**PASSAGE TO READ:**
Hello there and warning for wall of text :)
I am about to build a site that scrape and collects instagram photos belonging to five combos of two hashtags. The first hashtag will be the same and are the name of the site/campaign, the other hashtag till be one of five topics.
This also need to sort under the instagram username so that each user can "collect" images of all five topics.
This then needs to be presented as a "toplist" sorted by "number of images DESC, combined likes DESC". Where one image from each topic, in other words, five images are max for each user.
Kind of hard to explain, i'll try to illustrate it by this exampel of the toplist i need to build:
TOPLIST:
Rank 1.
USERNAME - score 27 (has collected all 5 topics and have most combined likes)
(img) #competition #topic-1 5 likes
(img) #competition #topic-2 3 likes
(img) #competition #topic-3 10 likes
(img) #competition #topic-4 5 likes
(img) #competition #topic-5 4 likes
Rank 2.
USERNAME - score 25
(img) #competition #topic-1 5 likes
(img) #competition #topic-2 3 likes
(img) #competition #topic-3 8 likes
(img) #competition #topic-4 5 likes
(img) #competition #topic-5 4 likes
Rank 3.
USERNAME - score 38 (has more likes than the leader but has only 4 topics covered..)
(img)#competition #topic-1 5 likes
(img) #competition #topic-2 3 likes
(img) #competition #topic-3 10 likes
(img) #competition #topic-4 20 likes
Rank 4.
USERNAME - score 17
(img) #competition #topic-1 1 likes
(img) #competition #topic-2 2 likes
(img) #competition #topic-3 3 likes
(img) #competition #topic-4 11 likes
And so on....

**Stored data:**
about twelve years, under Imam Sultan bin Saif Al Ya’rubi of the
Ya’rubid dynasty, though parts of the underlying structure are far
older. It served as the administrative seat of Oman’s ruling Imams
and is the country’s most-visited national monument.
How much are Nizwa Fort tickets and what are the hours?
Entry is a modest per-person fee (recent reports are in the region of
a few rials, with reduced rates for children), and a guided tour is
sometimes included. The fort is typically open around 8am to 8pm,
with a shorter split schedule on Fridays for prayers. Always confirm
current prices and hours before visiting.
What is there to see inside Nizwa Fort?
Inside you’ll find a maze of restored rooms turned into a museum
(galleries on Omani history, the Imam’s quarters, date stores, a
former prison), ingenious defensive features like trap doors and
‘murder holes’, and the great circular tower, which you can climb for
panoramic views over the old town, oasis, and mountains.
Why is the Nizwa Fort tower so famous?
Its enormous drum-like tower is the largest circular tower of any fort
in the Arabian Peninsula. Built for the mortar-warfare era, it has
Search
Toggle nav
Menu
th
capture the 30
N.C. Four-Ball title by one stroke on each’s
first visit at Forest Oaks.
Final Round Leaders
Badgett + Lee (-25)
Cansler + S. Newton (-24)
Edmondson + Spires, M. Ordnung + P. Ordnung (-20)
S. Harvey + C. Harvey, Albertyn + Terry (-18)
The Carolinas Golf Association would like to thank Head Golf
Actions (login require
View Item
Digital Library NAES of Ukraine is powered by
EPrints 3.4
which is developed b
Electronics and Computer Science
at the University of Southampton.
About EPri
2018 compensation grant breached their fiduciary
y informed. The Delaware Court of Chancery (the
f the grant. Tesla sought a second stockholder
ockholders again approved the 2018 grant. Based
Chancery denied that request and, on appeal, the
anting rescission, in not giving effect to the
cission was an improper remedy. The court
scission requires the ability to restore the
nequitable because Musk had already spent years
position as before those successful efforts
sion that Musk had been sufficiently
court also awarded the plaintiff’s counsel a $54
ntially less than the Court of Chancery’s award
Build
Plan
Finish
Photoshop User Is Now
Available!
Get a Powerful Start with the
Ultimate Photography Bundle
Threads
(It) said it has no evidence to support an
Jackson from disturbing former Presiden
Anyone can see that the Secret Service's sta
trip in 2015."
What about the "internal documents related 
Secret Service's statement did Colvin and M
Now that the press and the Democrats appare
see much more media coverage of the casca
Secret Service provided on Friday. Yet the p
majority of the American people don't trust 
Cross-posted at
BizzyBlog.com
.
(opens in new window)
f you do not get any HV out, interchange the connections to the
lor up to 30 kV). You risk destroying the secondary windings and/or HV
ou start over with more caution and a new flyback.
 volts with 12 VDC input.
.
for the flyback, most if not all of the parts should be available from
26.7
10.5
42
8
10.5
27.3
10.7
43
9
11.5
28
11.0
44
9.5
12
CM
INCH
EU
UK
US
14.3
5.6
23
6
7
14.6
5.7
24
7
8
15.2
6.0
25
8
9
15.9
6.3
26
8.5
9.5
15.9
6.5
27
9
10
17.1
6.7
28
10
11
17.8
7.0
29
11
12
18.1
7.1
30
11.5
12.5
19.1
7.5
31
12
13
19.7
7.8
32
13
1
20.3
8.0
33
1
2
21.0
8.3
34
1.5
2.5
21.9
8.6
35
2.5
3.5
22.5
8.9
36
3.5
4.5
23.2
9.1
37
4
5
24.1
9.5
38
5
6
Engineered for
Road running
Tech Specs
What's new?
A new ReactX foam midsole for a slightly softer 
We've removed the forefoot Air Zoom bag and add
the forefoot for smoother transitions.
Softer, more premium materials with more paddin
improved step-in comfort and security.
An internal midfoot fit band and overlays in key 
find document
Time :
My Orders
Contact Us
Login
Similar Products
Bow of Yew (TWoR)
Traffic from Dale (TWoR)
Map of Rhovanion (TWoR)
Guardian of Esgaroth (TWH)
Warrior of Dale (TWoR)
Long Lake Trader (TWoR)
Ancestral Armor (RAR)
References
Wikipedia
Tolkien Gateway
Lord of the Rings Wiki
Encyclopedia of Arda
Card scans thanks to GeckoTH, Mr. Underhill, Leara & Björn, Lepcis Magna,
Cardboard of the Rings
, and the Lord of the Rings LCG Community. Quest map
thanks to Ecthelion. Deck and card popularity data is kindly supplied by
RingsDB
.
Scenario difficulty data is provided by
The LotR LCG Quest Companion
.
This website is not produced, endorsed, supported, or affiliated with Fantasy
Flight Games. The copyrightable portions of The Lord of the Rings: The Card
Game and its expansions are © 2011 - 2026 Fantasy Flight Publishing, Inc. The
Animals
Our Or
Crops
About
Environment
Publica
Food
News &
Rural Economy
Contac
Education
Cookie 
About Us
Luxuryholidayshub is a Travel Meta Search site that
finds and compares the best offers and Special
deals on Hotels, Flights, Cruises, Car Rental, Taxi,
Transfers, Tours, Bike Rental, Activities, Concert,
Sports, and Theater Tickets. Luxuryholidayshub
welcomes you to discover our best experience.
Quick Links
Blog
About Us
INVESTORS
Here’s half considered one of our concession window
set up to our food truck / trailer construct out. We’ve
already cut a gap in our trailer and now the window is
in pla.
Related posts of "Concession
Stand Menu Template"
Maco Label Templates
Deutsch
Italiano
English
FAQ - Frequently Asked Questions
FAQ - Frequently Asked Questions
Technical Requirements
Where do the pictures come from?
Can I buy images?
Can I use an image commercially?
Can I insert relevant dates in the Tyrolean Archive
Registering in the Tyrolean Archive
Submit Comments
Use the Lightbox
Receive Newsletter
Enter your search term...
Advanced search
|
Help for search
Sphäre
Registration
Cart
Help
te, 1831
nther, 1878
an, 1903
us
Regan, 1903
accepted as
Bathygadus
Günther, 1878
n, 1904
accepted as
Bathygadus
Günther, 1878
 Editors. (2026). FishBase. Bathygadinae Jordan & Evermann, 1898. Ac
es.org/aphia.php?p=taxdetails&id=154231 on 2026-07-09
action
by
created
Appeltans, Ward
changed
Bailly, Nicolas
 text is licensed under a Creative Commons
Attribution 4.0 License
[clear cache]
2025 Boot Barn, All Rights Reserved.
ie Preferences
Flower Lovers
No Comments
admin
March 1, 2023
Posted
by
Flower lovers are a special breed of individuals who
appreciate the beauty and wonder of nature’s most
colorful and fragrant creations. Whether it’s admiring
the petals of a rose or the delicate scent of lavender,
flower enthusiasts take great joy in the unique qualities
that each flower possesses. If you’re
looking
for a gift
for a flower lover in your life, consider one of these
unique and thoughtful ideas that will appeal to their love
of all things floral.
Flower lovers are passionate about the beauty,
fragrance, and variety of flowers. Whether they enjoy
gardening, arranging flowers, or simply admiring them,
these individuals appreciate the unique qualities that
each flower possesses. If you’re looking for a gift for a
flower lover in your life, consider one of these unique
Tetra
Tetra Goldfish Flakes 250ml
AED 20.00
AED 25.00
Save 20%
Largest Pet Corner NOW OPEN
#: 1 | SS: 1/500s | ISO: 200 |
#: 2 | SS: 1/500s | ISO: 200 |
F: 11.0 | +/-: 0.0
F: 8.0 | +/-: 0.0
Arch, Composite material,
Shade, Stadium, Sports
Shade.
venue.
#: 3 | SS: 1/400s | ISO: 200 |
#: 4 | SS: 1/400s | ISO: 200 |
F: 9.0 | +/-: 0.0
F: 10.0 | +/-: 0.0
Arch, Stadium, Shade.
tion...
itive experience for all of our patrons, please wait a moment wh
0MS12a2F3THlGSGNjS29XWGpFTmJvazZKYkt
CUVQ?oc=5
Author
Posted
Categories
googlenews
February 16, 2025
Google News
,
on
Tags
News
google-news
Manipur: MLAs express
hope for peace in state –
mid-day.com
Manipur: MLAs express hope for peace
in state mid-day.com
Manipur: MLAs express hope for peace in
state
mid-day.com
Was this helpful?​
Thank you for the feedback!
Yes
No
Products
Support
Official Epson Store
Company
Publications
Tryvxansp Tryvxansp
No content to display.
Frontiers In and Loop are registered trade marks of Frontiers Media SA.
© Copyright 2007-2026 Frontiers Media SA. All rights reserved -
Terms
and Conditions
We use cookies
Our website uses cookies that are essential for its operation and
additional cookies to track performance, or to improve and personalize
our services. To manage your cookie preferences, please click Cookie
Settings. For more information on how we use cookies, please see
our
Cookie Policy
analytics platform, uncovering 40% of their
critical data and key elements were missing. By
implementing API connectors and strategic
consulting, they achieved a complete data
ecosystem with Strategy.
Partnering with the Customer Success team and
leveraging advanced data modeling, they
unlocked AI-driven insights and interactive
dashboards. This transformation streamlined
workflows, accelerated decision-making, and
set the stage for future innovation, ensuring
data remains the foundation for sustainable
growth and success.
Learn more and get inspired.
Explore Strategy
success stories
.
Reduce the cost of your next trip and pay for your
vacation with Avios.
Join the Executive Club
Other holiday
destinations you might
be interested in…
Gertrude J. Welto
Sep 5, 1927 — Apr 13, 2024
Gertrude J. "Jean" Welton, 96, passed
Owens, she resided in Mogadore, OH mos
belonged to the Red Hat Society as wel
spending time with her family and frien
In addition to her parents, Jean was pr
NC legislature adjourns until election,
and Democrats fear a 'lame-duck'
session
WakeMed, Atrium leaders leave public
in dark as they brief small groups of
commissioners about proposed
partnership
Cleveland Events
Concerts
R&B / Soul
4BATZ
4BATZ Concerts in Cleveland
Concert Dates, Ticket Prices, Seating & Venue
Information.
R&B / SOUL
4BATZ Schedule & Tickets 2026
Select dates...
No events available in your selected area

**EXERCISE REQUIREMENTS:**
A: Please repeat the Instagram toplist post from "Hello there and" up to and including "for each user.".
B: Answer these questions from the Instagram toplist post:
(i) How many topics can each user collect images of?
(ii) What score does the user at Rank 3 have?
(iii) How many likes does the Rank 4 user's #topic-4 image have?
These entries have no connection to the Instagram toplist post.

**COMPLETED EXERCISE:**
A:
Hello there and warning for wall of text :)
I am about to build a site that scrape and collects instagram photos belonging to five combos of two hashtags. The first hashtag will be the same and are the name of the site/campaign, the other hashtag till be one of five topics.
This also need to sort under the instagram username so that each user can "collect" images of all five topics.
This then needs to be presented as a "toplist" sorted by "number of images DESC, combined likes DESC". Where one image from each topic, in other words, five images are max for each user.

B:
(i) Five
(ii) 38
(iii) 11